Dean of Biosciences and Health Research, Ashoka University

Professor Anurag Agrawal is Dean, BioSciences and Health Research, Trivedi School of Biosciences, Ashoka University, India, and former director of the Institute of Genomics and Integrative Biology, a national laboratory of CSIR, India. After completing graduate medical education at the All India Institute of Medical Sciences, Delhi, he further trained in Internal Medicine, Pulmonary Disease and Critical Care at Baylor College of Medicine, Houston, USA, followed by a PhD in Physiology from Delhi University. His primary research is in respiratory biology and broader interests are in a new vision of health and healthcare seen through the lenses of emerging technologies. He serves on numerous national and global advisory groups, recently chairing the World Health Organization technical advisory group for SARS CoV2 viral evolution, the Lancet-Financial Times commission for governing digital health futures, and serving on the pandemic preparedness subgroup at the Global Partnership for Artificial Intelligence.

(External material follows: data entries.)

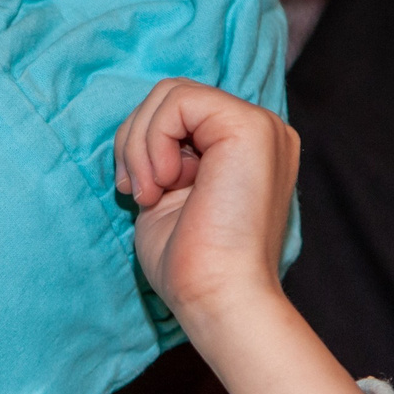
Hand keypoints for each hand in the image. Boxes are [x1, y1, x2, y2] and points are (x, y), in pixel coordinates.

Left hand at [112, 80, 367, 393]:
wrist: (219, 299)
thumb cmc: (191, 266)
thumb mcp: (167, 198)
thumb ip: (162, 157)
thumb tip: (134, 130)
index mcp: (243, 150)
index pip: (179, 113)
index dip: (141, 145)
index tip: (135, 193)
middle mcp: (260, 132)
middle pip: (171, 96)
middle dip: (134, 140)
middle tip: (138, 194)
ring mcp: (260, 127)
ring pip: (170, 93)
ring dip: (140, 145)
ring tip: (151, 194)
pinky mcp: (250, 126)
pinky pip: (178, 100)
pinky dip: (153, 140)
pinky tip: (164, 184)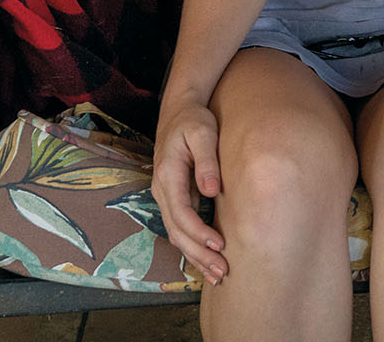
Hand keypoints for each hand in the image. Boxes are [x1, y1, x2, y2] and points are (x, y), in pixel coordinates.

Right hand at [150, 99, 226, 283]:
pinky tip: (208, 258)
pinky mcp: (173, 197)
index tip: (220, 246)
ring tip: (217, 274)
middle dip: (199, 254)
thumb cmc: (194, 120)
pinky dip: (193, 245)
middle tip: (222, 271)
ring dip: (195, 255)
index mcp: (168, 175)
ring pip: (176, 234)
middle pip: (177, 231)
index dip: (200, 233)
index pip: (182, 213)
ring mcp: (165, 195)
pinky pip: (180, 227)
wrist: (179, 109)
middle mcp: (161, 189)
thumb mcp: (203, 133)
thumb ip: (207, 161)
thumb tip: (212, 190)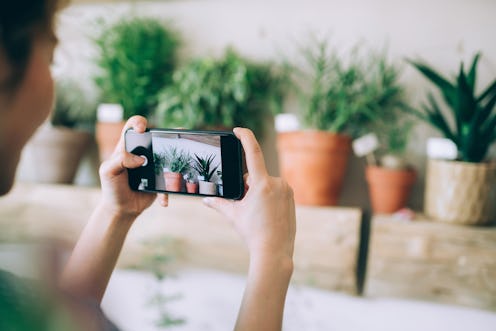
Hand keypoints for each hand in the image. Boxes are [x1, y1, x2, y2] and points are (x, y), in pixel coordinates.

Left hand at [98, 116, 167, 218]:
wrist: (121, 209)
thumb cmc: (112, 188)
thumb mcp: (108, 171)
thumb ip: (119, 160)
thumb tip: (140, 159)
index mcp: (127, 147)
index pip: (132, 126)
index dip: (138, 123)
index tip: (142, 129)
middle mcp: (142, 153)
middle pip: (156, 138)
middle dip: (166, 135)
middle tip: (172, 138)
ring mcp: (153, 166)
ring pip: (167, 157)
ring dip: (175, 160)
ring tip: (179, 165)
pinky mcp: (160, 180)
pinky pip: (169, 182)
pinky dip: (167, 192)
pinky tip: (163, 201)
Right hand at [203, 128, 295, 261]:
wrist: (274, 251)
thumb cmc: (253, 233)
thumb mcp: (233, 216)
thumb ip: (219, 204)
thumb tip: (205, 199)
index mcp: (262, 184)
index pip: (253, 152)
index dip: (245, 137)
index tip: (238, 129)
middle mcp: (277, 183)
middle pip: (256, 176)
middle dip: (247, 185)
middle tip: (245, 205)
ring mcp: (286, 190)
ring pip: (266, 184)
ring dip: (258, 192)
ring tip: (257, 214)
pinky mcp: (291, 198)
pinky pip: (276, 191)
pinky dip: (268, 198)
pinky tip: (266, 214)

He received the Shanti Swaroop Bhatnagar Prize in 2014, the Sun Pharma Foundation award in 2020, and is a fellow of the Indian national science and medical academies.

Rohinton Medhora

Professor of Practice, McGill University's Institute for the Study of International Development

Dr Rohinton Medhora is a founding member of the DTH-Lab and special advisor. He is professor of practice at McGill University's Institute for the Study of International Development and distinguished fellow and former president at the Centre for International Governance Innovation. Previously, he was vice president of programs at Canada’s International Development Research Centre. He is chair of the board of the Institute for New Economic Thinking, serves on several other boards of non-profits, and sits on the Commission on Global Economic Transformation, co-chaired by Nobel economics laureates Michael Spence and Joseph Stiglitz. In 2021-22 Rohinton chaired the Ontario Workplace Recovery Advisory Committee.